Così si promuove la cucina italiana

In questo contesto, il cibo di strada agisce come leva di marketing per la promozione di altre attività nel campo della ristorazione o per la promozione della ricchezza agroalimentare del nostro Paese. È il caso, per esempio, dello chef stellato Mauro Uliassi, che dal 2011 promuove la propria cucina attraverso un chiosco itinerante attraverso il quale rivisita alcune delle sue ricette in chiave street food. Oppure di Streeteataly, il food truck con il quale la catena Eataly si promuove all’interno di festival e manifestazioni dedicate al cibo di strada.
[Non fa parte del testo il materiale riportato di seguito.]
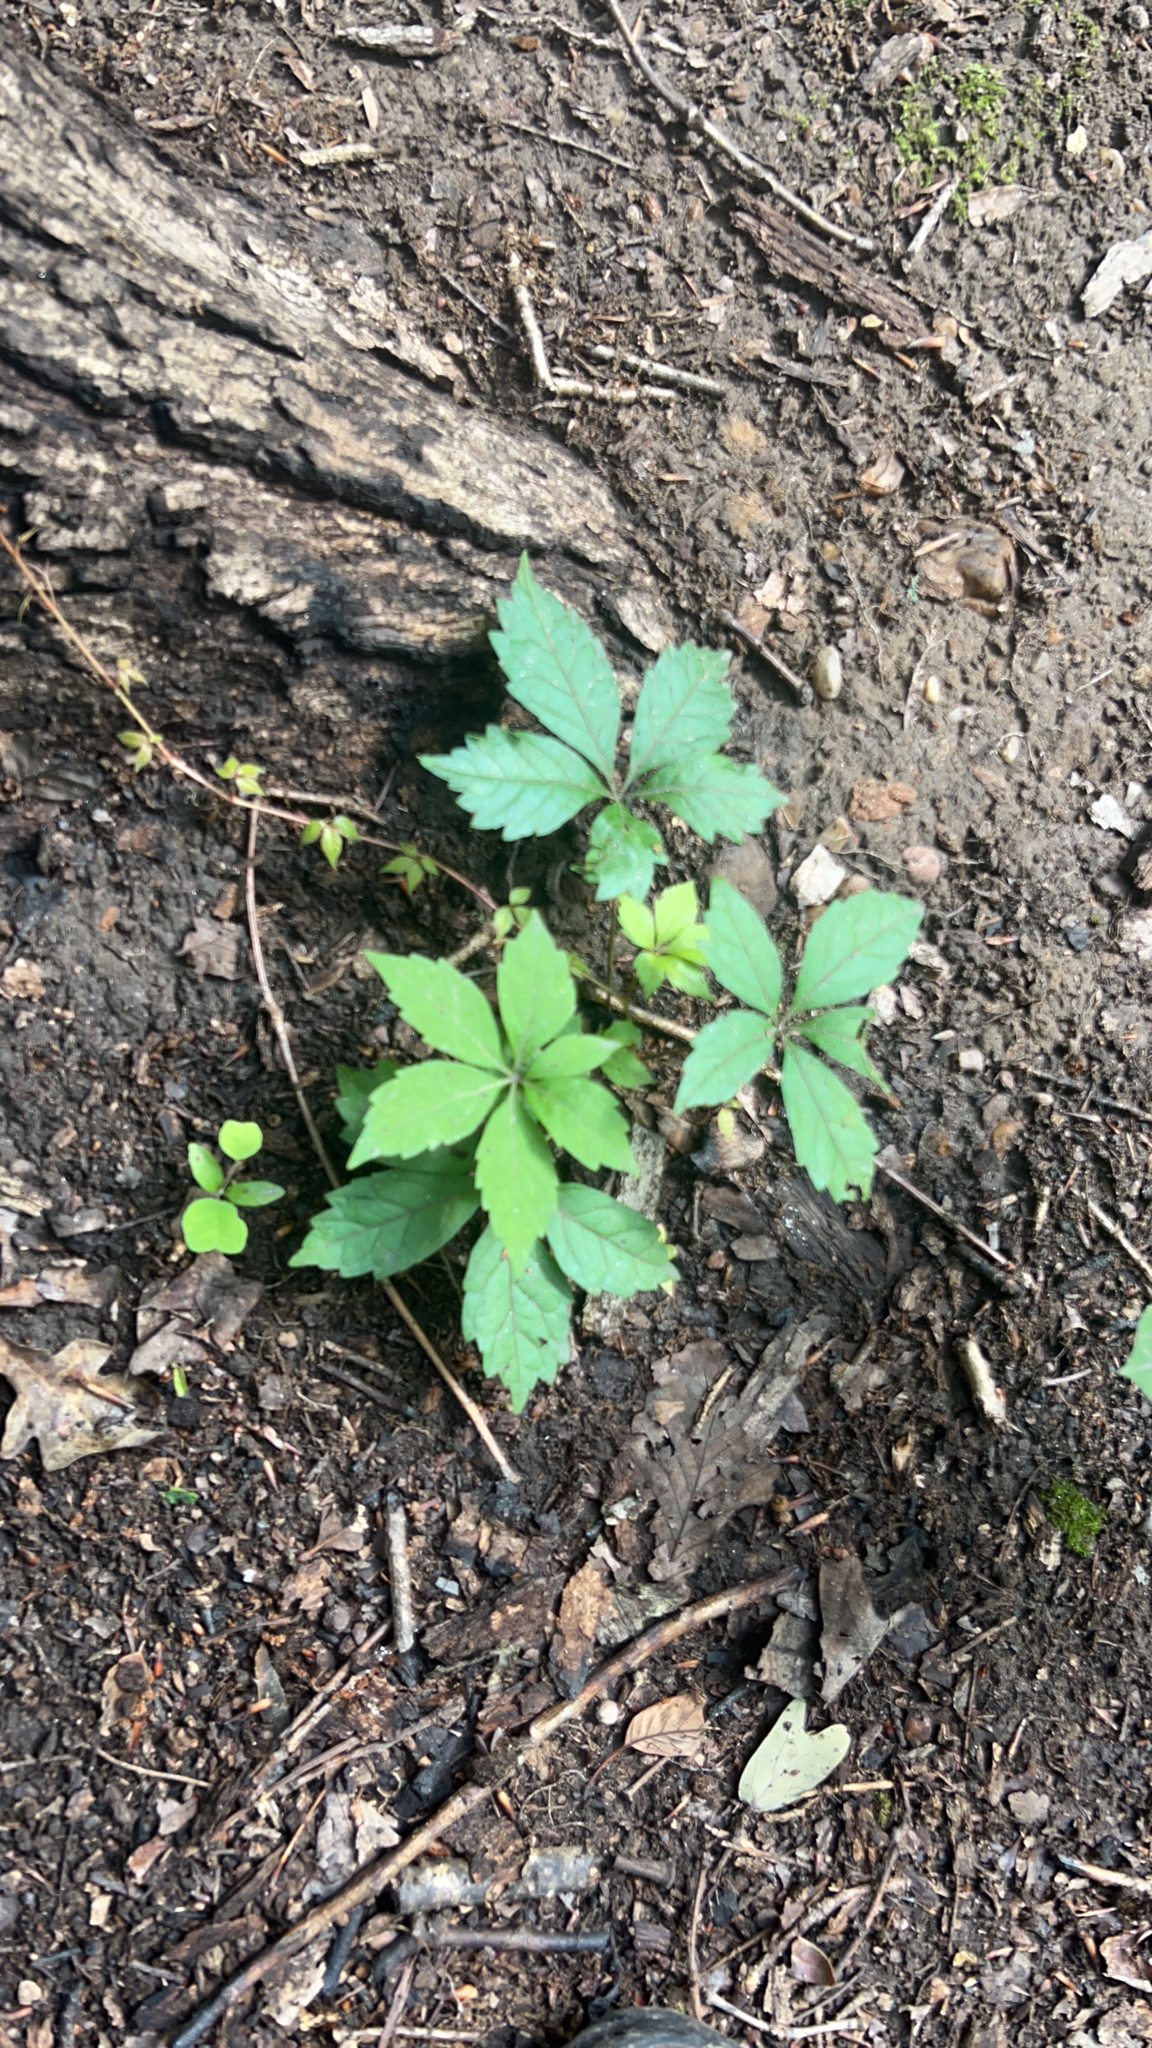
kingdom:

O, ancora, di Expo 2015, che promuove la cucina italiana attraverso un’area interamente riservata al cibo di strada: apecar e furgoncini attrezzati con cucine in grado di proporre pizza, friggitoria e hamburger, ma anche piatti più elaborati come zuppe, primi piatti, insalate, barbecue e menu gluten free.

Ready-to-eat per 2,5 miliardi di persone

Non è un caso che l’area dedicata allo street food sia una delle più affollate dai visitatori di Expo di tutto il mondo: la passione per il cibo di strada infatti non ha confini, come dimostra la diffusione del fenomeno a livello globale. Secondo i dati Fao, lo street food è consumato ogni giorno da circa 2,5 miliardi di persone in tutto il mondo; in America Latina, lo street food rappresenta fino al 30% della spesa delle famiglie urbane e a Bangkok, in Thailandia, si stimano 20mila venditori di cibo di strada, che forniscono alla popolazione circa il 40% dell’apporto energetico complessivo. La città thailandese, secondo il settimanale economico statunitense Forbes, guida top ten delle migliori città al mondo per il cibo di strada, seguita da Singapore, Penang (in Malaysia) e Marrakech, mentre al quinto posto c’è la nostra Palermo.